Dog Trapped On Mountain Cliff Was So Happy To See Rescuers
“I was right there, and it was very emotional. Everybody was happy. There was a round of applause.”
Holly is a dog who was rescued not just once — but twice.
The first time it happened, Holly was an 8-week-old puppy living with her siblings on the streets of Cape Town, South Africa. A concerned citizen had collected the stray puppies in a bucket and delivered them to a shelter run by Domestic Animal Rescue Group (DARG). They stayed there until they found forever homes.
The second time Holly was rescued was a bit more dramatic, and definitely hair-raising. On New Year’s Day, Michelle Hoch and Josh Hayman, who’d adopted Holly over a year ago, took Holly on a hike on Lion’s Head, a popular mountain in Cape Town.
Holly often went hiking with her owners, so this wasn’t anything new to her. But a few hours into the hike, everything went wrong.
Holly caught sight of a few dassies, large African rodents who live on the mountains in Cape Town, and she bolted toward them. The clip that held the leash to Holly’s collar snapped, and Hoch and Hayman lost control of her.
“They said their recall with her is pretty good, but she never responded,” Nicole Nel, a dog behaviorist and general manager for DARG, told The Dodo. “They kept calling, kept calling, but they couldn’t hear her. She was gone.”
Hoch and Hayman immediately started to search for Holly. “They asked people walking past on the trail, ‘Have you seen a little black dog? She’s got white socks,’” Nel said. “But everybody was like, ‘No, I haven’t seen her.’”
They kept at it. Hayman got his drone camera, and used it to scan the area from above. But they still couldn’t find her.
“They then put a call into DARG and I took that call,” Nel said. “And the owner, Michelle, said, ‘Help, help — I don’t know what to do. Holly’s gone missing on Lion’s Head.’ I know Holly really well, so I put down the phone and went to go help.”
Nine hours went by, but there was still no sign of Holly. They feared the worst.
“The area where she went missing — there’s a path and slope of grass, and then there’s a drop,” Nel said. “It’s about a 200- to 300-meter [656- to 985-foot] drop.”
If Holly was still alive, Nel couldn’t understand why they couldn’t find her — it would have been hard for Holly to leave that specific area of mountain without being carried down a ladder.

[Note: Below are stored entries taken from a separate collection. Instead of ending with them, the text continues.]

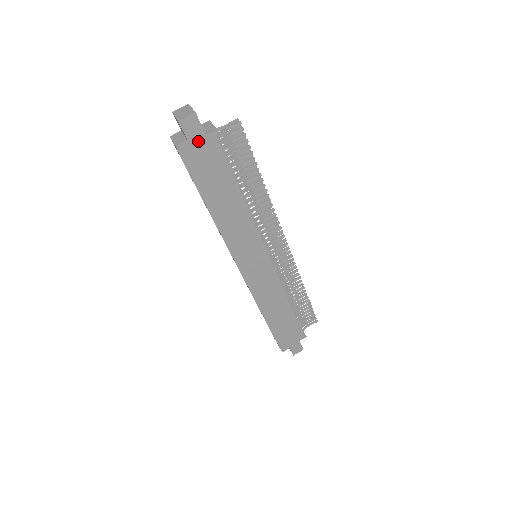
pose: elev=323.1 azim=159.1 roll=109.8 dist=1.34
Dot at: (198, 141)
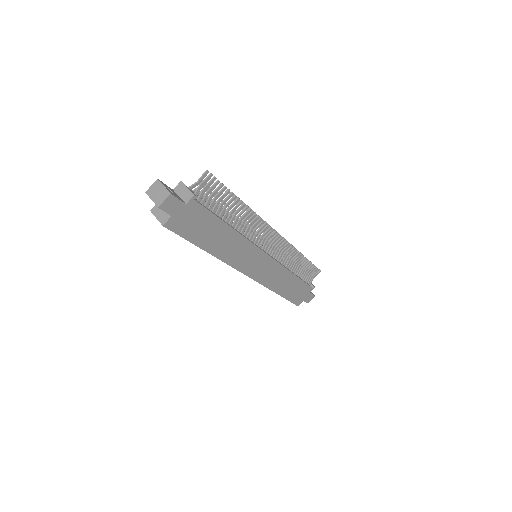
Dot at: (180, 212)
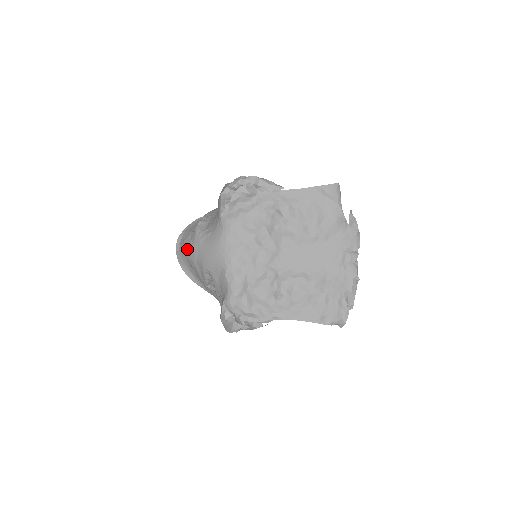
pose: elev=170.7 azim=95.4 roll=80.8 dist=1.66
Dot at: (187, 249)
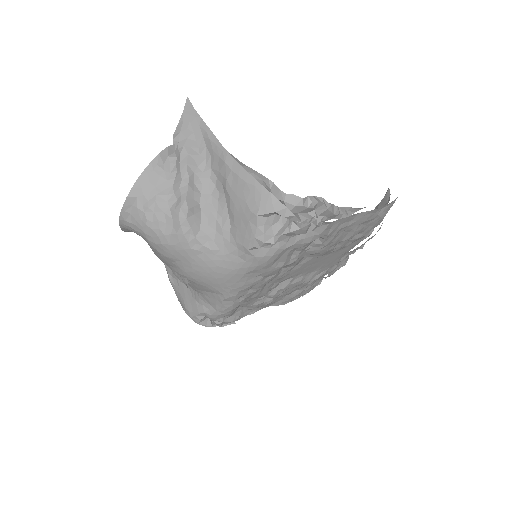
Dot at: (155, 240)
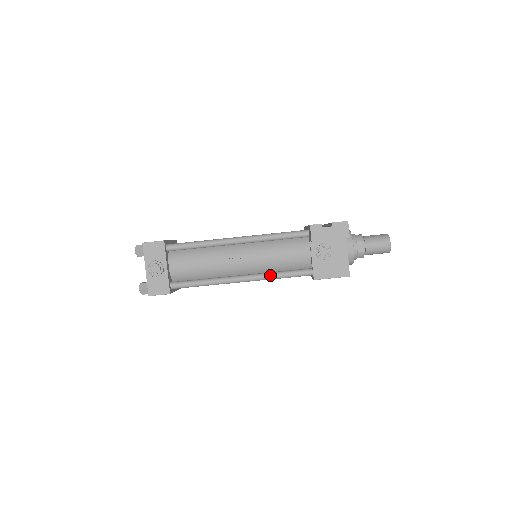
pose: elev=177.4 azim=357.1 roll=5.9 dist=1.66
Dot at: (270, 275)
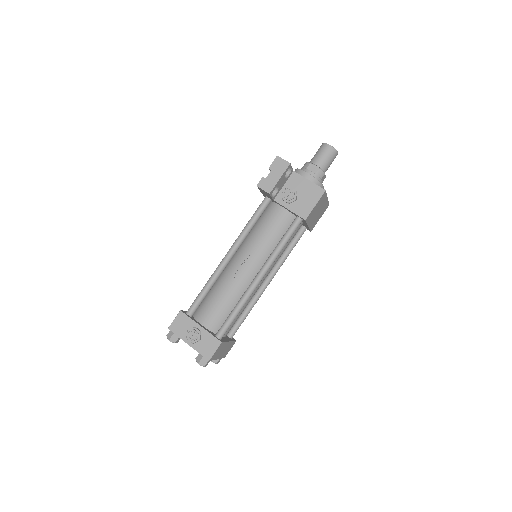
Dot at: (274, 252)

“It was just very strange that she was nowhere to be seen in that specific part of the mountain,” Nel said. “And it was New Year’s Day — it was very busy.”
Evening neared, but the team still didn’t give up. They searched for Holly until the sun set, and then they got busy putting up posters in the area.

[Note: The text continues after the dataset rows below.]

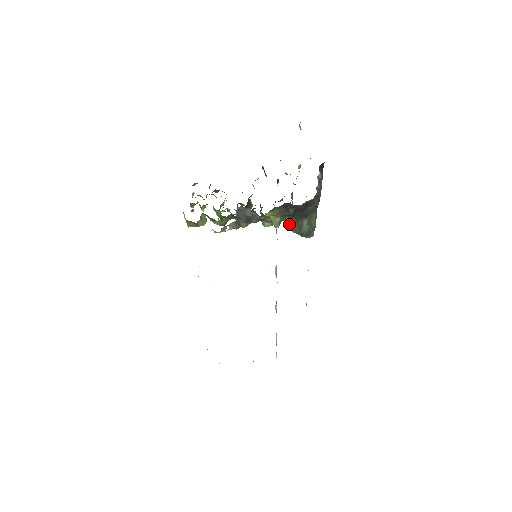
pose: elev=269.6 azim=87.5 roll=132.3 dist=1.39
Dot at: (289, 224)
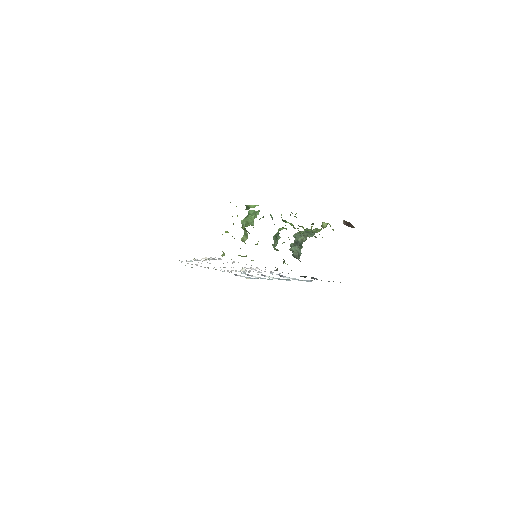
Dot at: (292, 250)
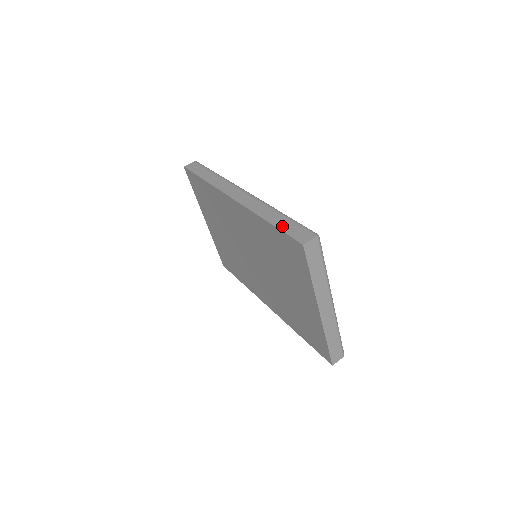
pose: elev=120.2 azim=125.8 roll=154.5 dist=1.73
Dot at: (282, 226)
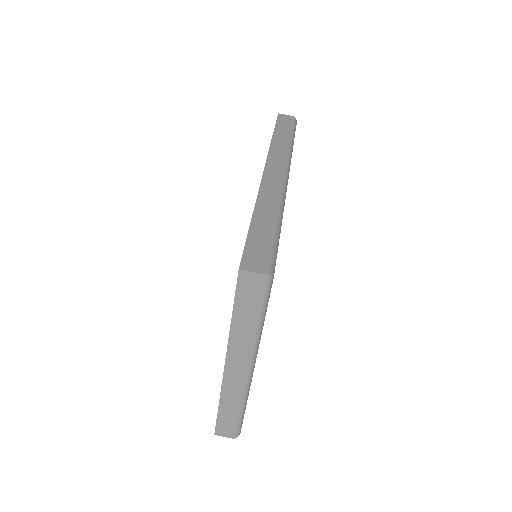
Dot at: (255, 232)
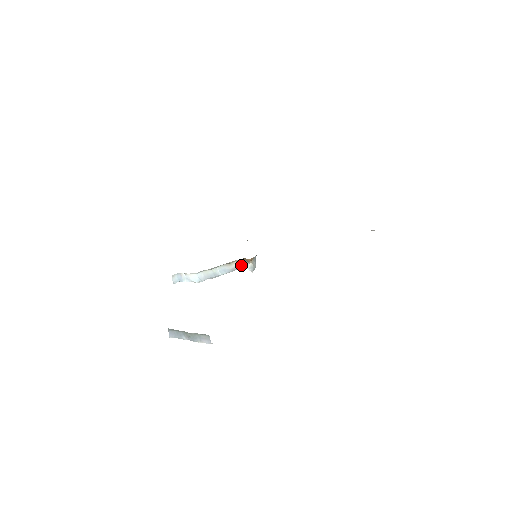
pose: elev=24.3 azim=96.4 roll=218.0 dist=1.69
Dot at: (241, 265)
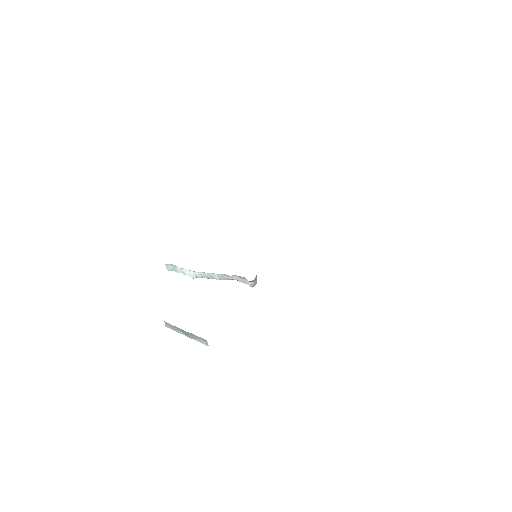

“They [Holly’s owners] were very emotional,” Nel said. “They must have been absolutely devastated.”
The next morning, everyone continued their search for Holly. This time, they had extra help — rangers from South African National Parks (SANParks) joined in, as well as a couple of professional rock climbers.

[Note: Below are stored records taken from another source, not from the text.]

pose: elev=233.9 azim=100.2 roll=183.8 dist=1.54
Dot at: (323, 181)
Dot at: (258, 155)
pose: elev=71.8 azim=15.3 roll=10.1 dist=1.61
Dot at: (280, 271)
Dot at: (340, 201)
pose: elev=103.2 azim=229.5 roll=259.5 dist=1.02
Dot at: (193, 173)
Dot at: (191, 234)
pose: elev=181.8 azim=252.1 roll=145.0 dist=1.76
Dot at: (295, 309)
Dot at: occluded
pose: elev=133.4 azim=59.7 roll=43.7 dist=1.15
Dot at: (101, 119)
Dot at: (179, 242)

Hoch and Hayman kept searching too — they climbed all around the area where Holly had disappeared. Then, around 10 o’clock that morning, they finally got lucky.
“They took her favorite toy, which is a squeaky toy, and then they suddenly heard this crying,” Nel said. “And they looked up and they saw her little head 150 meters above them.”
But getting Holly was going to be difficult.
“She was stuck on a ledge that was very difficult to access from above, and even more difficult to access from below,” Nel said. “On that rock surface, there was a little piece of rock jutting out and there was a bush, and she had somehow landed on that.”
Since the terrain was so treacherous, the professional rock climbers had to be the ones to rescue Holly. “They went down and secured her in a harness to lower her down to the bottom,” Nel said.
When they came back with Holly in their arms, everyone was incredibly relieved, especially Holly herself.
“I was right there, and it was very emotional,” Nel said. “Lots of relief. Everybody was happy. There was a round of applause.”
Holly appeared unscathed, but Hoch and Hayman immediately took her to the vet for a checkup. She was also very thirsty. “She drank about three bowls of water, and in the car she drank another bowl of water,” Nel said. “So she was very dehydrated.”
And when Holly got back home, she immediately fell asleep.
“She passed out and started to snore, and stayed asleep until late morning the next day,” Nel said. “And she’s been sleeping ever since. She was very relieved to be home. She’s a dear little dog.”